Understanding Routing-Induced Censorship Changes Globally

Internet censorship is pervasive, with significant effort dedicated to understanding what is censored, and where. Prior censorship work however have identified significant inconsistencies in their results; experiments show unexplained non-determinism thought to be caused by censor load, end-host geographic diversity, or incomplete censorship -- inconsistencies which impede reliable, repeatable and correct understanding of global censorship. In this work we investigate the extent to which Equal-cost Multi-path (ECMP) routing is the cause for these inconsistencies, developing methods to measure and compensate for them. We find ECMP routing significantly changes observed censorship across protocols, censor mechanisms, and in 17 countries. We identify that previously observed non-determinism or regional variations are attributable to measurements between fixed end-hosts taking different routes based on Flow-ID; i.e., choice of intra-subnet source IP or ephemeral source port leads to differences in observed censorship. To achieve this we develop new route-stable censorship measurement methods that allow consistent measurement of DNS, HTTP, and HTTPS censorship. We find ECMP routing yields censorship changes across 42% of IPs and 51% of ASes, but that impact is not uniform. We identify numerous causes of the behavior, ranging from likely failed infrastructure, to routes to the same end-host taking geographically diverse paths which experience differences in censorship en-route. Finally, we explore our results in the context of prior global measurement studies, exploring first the applicability of our findings to prior observed variations, and then demonstrating how specific experiments from two studies could be impacted by, and specific results are explainable by, ECMP routing. Our work points to methods for improving future studies, reducing inconsistencies and increasing repeatability.

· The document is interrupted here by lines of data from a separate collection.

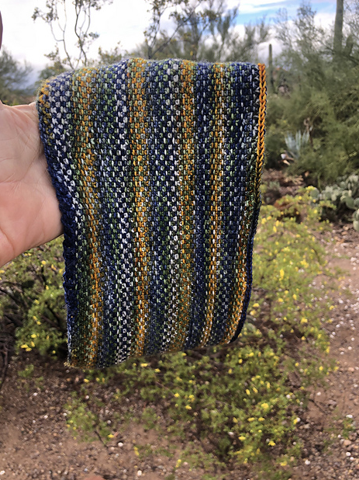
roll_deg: +2.9
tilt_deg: -19.6
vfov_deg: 61.7
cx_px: 181
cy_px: 235
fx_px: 401
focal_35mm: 29
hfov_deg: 48.2
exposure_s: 1/177
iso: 20
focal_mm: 4
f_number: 1.8
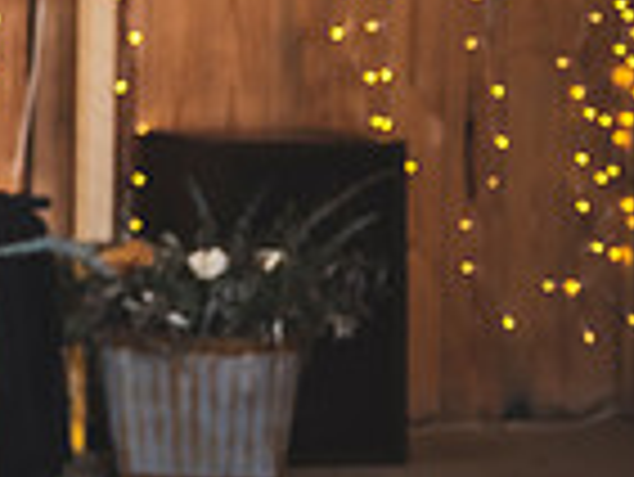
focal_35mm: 198
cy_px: -340
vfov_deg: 7.3
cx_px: -558
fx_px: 3630
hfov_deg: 9.4
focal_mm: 50
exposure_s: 1/125
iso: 500
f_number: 2.8
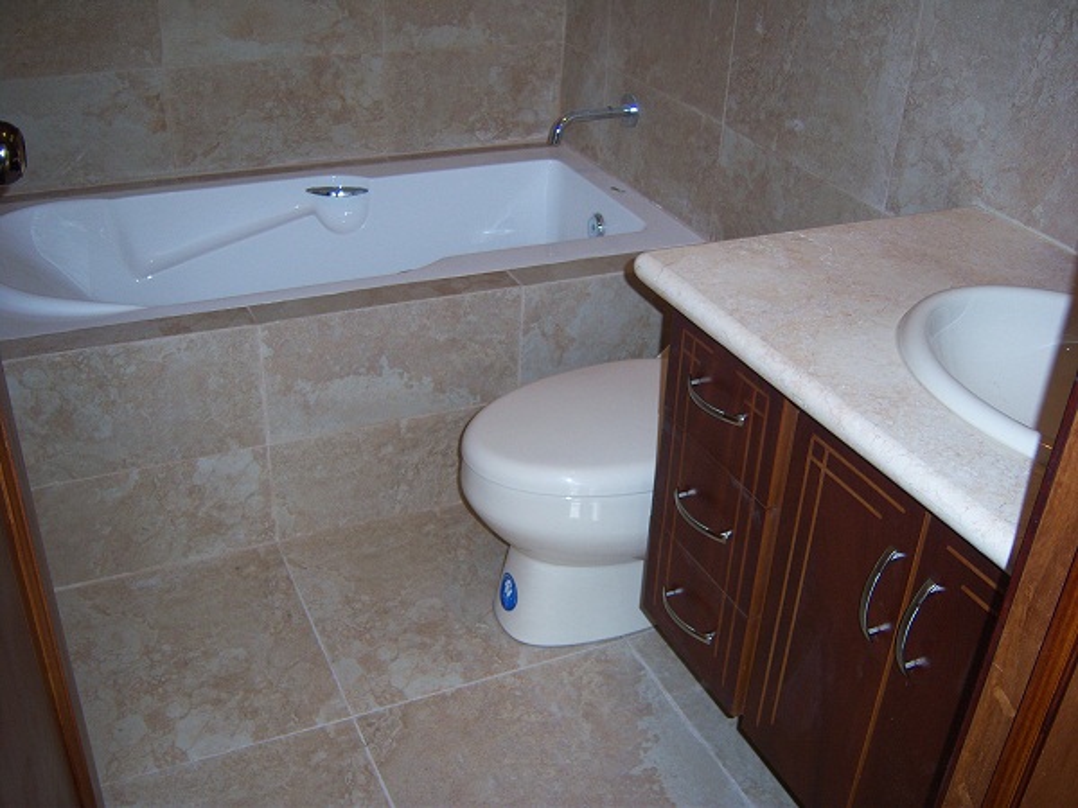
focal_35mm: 36
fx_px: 1121
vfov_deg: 39.7
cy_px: 404
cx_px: 539
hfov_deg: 51.4
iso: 80
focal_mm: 7.5
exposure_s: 1/60
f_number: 2.8
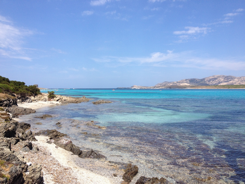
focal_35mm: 35
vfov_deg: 40.7
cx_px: 122
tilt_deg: -3.1
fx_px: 248
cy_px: 92
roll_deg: +0.2
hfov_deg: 52.6
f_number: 2.4
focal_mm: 4.28
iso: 50
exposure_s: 1/1905
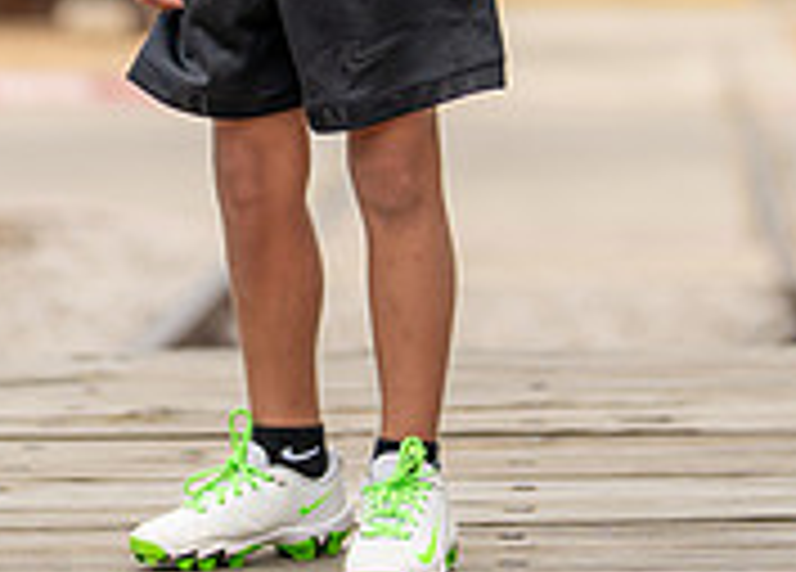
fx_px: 4483
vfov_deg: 7.2
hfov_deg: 10.1
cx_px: 290
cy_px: -214
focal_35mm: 198
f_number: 1.2
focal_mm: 50
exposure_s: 1/1250
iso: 320
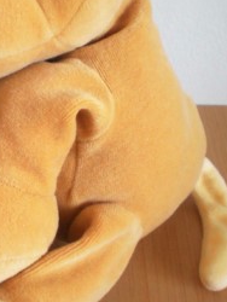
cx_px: 27
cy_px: 133
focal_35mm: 79
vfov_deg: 24.7
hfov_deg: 18.4
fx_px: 690
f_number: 3.1
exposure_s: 1/39.6
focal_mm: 6.3
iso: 200
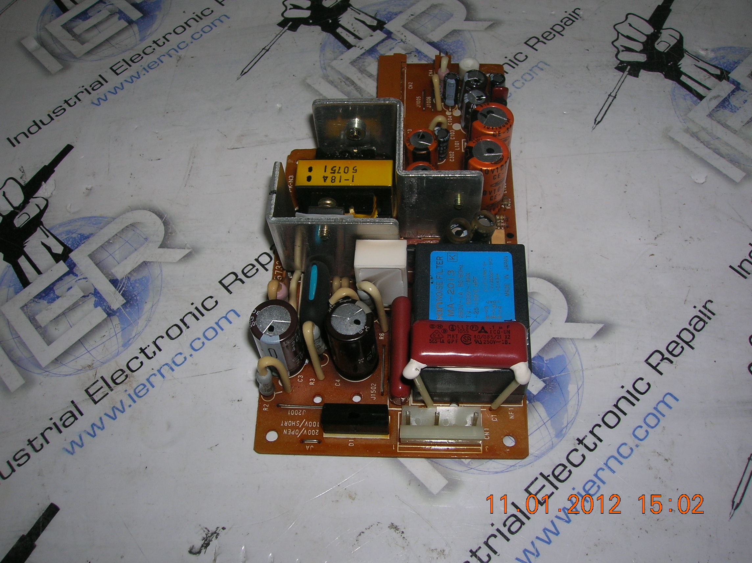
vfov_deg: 41.7
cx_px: 376
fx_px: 738
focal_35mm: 34
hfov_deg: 54.0
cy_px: 282
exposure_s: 1/60.1
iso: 50
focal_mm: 5.7
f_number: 4.9
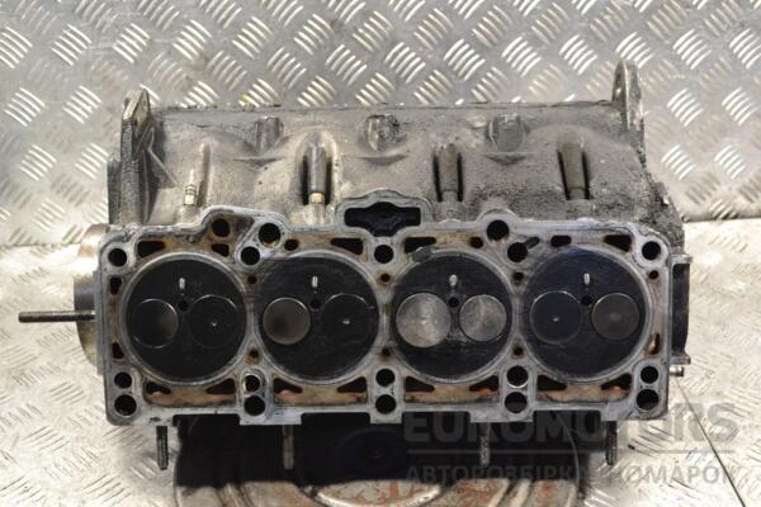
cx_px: 380
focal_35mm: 42
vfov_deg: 31.9
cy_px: 254
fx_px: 888
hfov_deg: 46.4
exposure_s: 1/160
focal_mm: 28
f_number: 6.3
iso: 3200
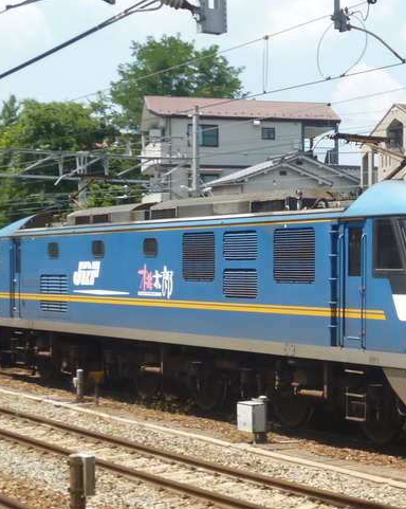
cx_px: 408
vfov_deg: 24.3
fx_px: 1173
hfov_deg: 19.1
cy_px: 339
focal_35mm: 78
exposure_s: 1/80
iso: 100
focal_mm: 5.7
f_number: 10
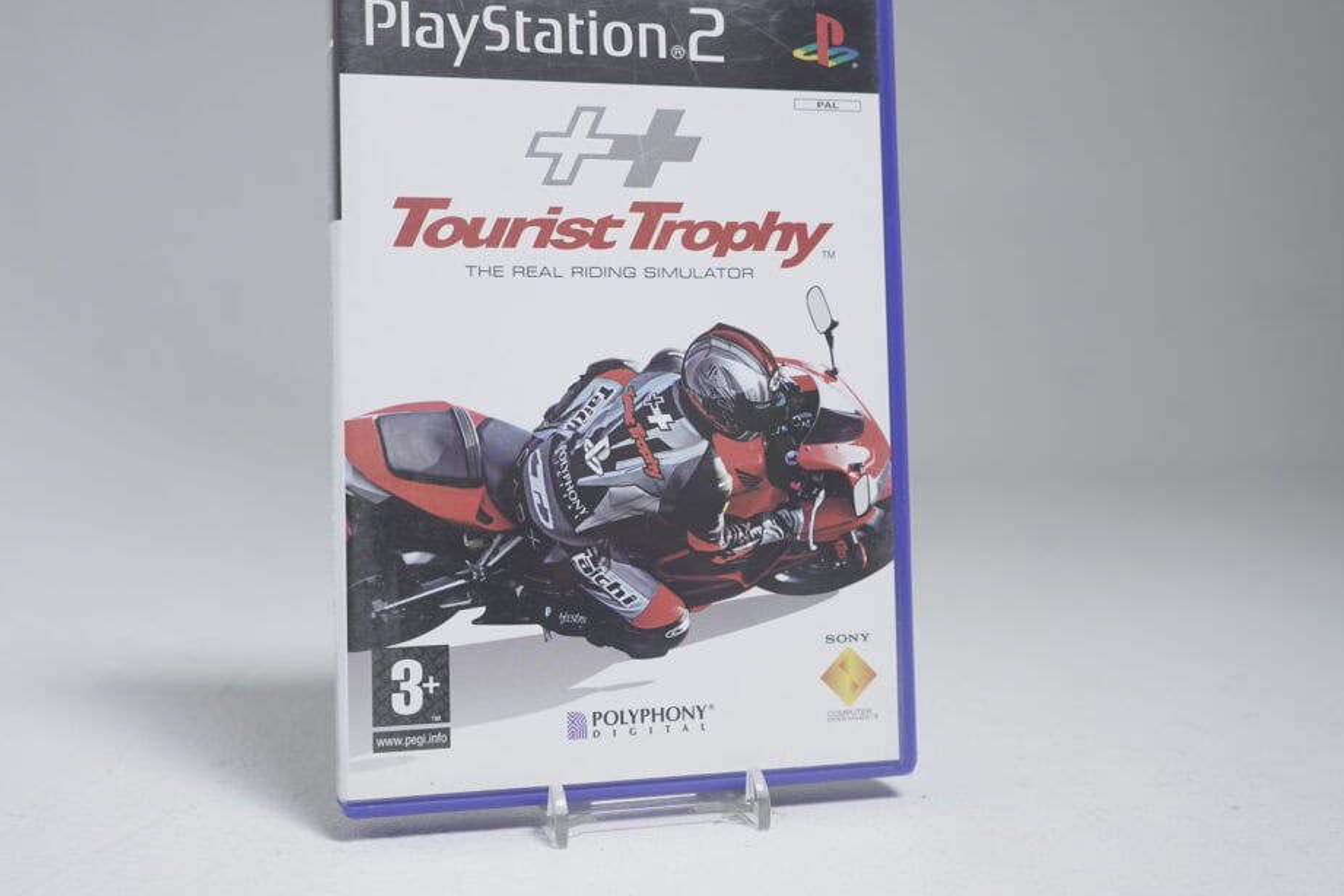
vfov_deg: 31.1
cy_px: 372
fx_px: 1605
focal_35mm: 43
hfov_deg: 45.4
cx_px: 617
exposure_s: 1/25
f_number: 5.6
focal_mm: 33
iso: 640
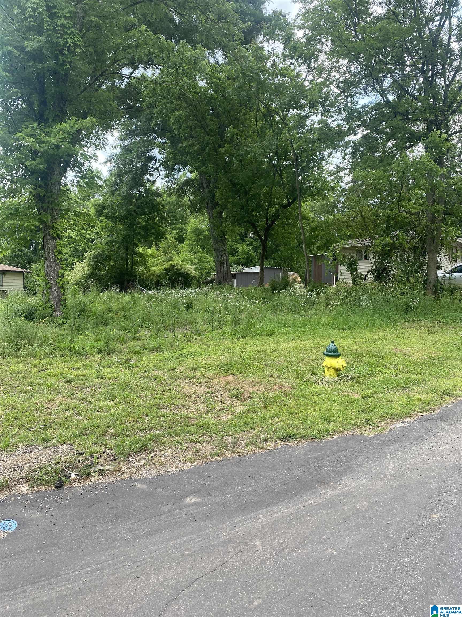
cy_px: 308
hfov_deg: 53.1
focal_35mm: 26
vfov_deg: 67.3
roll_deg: +0.4
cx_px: 231
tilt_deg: +0.8
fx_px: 463
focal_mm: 4.25
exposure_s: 1/562
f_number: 1.8
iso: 32
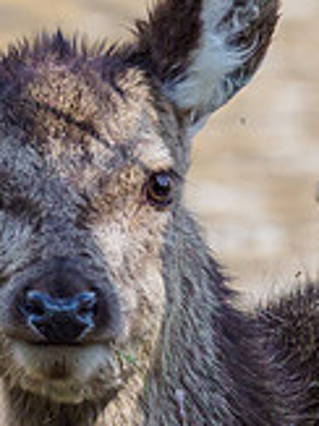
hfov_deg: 0.5
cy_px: 221
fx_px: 34978
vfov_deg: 0.7
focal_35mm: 2843
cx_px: 50
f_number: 4
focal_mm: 300
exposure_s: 1/1000
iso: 800
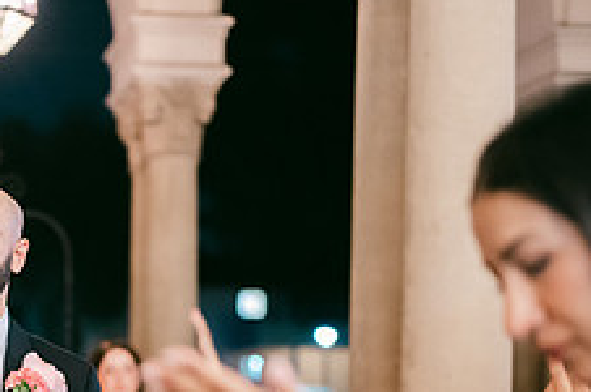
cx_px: -24
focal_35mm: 90
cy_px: 433
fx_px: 1475
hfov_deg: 21.7
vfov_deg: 14.8
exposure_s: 1/125
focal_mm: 35
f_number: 1.2
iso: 3200
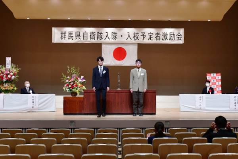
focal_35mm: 42
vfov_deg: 31.9
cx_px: 119
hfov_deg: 46.4
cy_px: 80
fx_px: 278
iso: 1000
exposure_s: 1/50
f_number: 6.3
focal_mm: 42
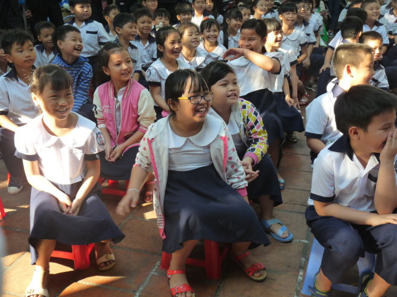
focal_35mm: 46
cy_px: 148
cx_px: 198
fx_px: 527
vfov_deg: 31.5
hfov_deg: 41.3
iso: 320
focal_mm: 8.2
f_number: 3.2
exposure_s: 1/125
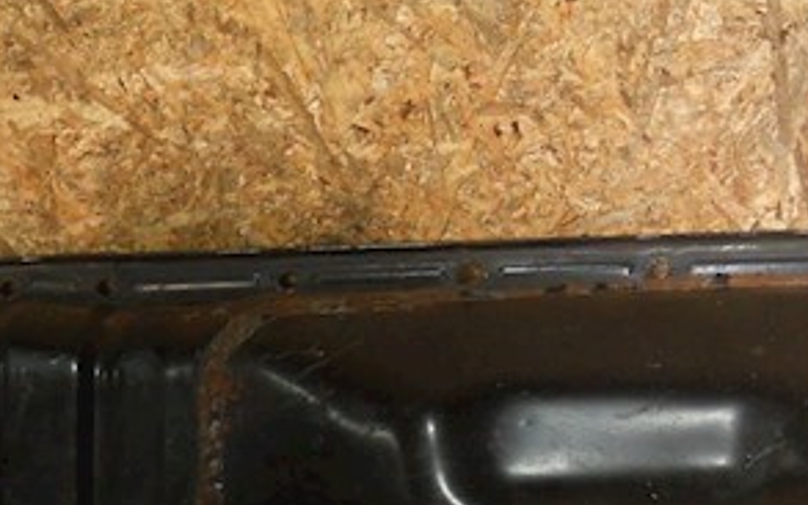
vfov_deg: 13.4
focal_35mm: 95
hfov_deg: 21.8
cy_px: 610
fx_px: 2092
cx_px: 541
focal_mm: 6.72
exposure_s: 1/30
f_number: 3.1
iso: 200
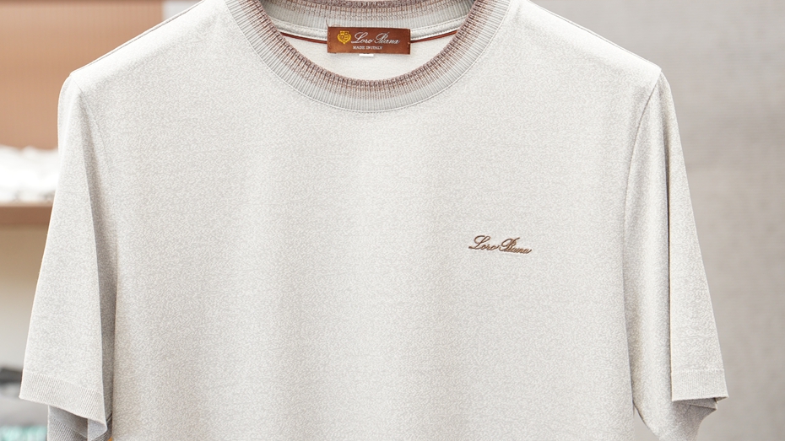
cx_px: 360
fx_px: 2240
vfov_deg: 11.2
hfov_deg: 19.9
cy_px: 141
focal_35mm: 108
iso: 400
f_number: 4
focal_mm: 59
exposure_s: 1/125
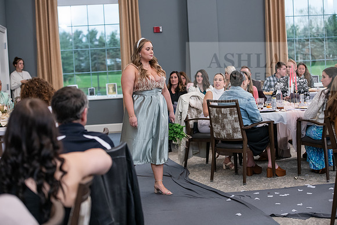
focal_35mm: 70
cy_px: 112
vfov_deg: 19.5
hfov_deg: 28.8
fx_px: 655
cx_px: 168
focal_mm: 70
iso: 1600
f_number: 3.5
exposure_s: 1/200
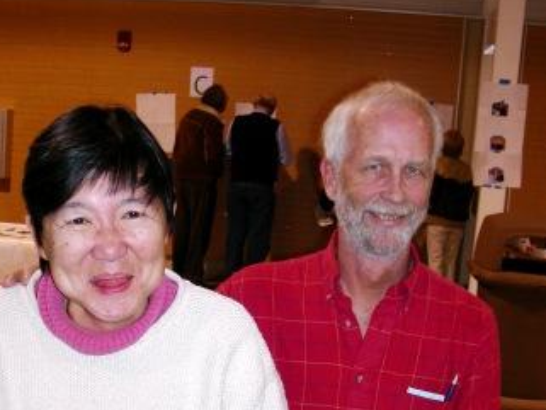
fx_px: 836
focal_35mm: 53
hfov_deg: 36.1
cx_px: 245
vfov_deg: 27.4
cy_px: 274
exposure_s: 1/60.1
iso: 50
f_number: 3.5
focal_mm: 6.3
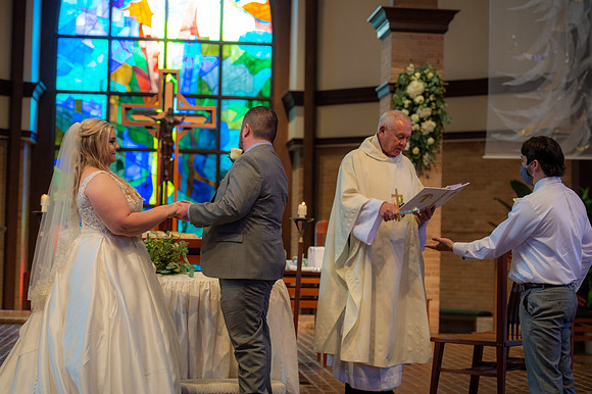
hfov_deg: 28.9
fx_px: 1150
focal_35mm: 70
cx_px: 296
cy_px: 197
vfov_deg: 19.4
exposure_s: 1/160
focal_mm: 70
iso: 1250
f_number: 3.5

翻译：互联网审查普遍存在，大量研究工作致力于理解审查内容及其地域分布。然而，先前的审查研究已发现其研究结果存在显著的不一致性；实验显示出无法解释的非确定性，这被认为是由审查负载、终端主机地理分布差异或不完全审查所导致——这些不一致性阻碍了对全球审查进行可靠、可重复且准确的理解。在本研究中，我们探究了等价多路径（ECMP）路由在多大程度上是导致这些不一致性的原因，并开发了测量及补偿这些影响的方法。我们发现ECMP路由显著改变了跨协议、跨审查机制以及在17个国家观察到的审查情况。我们确认先前观察到的非确定性或区域差异可归因于固定终端主机之间的测量基于流标识（Flow-ID）选择了不同路由；即，子网内源IP地址或临时源端口的选择会导致观察到的审查差异。为此，我们开发了新的路由稳定审查测量方法，能够对DNS、HTTP和HTTPS审查进行一致性测量。我们发现ECMP路由导致42%的IP地址和51%的自治系统（AS）出现审查变化，但其影响并不均匀。我们识别了该行为的多种成因，包括可能的基础设施故障，以及通往同一终端主机的路由选择了地理分布不同的路径，这些路径在途中经历了不同的审查。最后，我们在先前全球测量研究的背景下探讨了我们的结果：首先分析了我们的发现对先前观察到的变异的适用性，随后通过两个具体研究中的实验案例，展示了ECMP路由如何可能影响特定实验，以及特定结果如何可通过ECMP路由得到解释。我们的研究为改进未来研究、减少不一致性并提高可重复性指明了方法。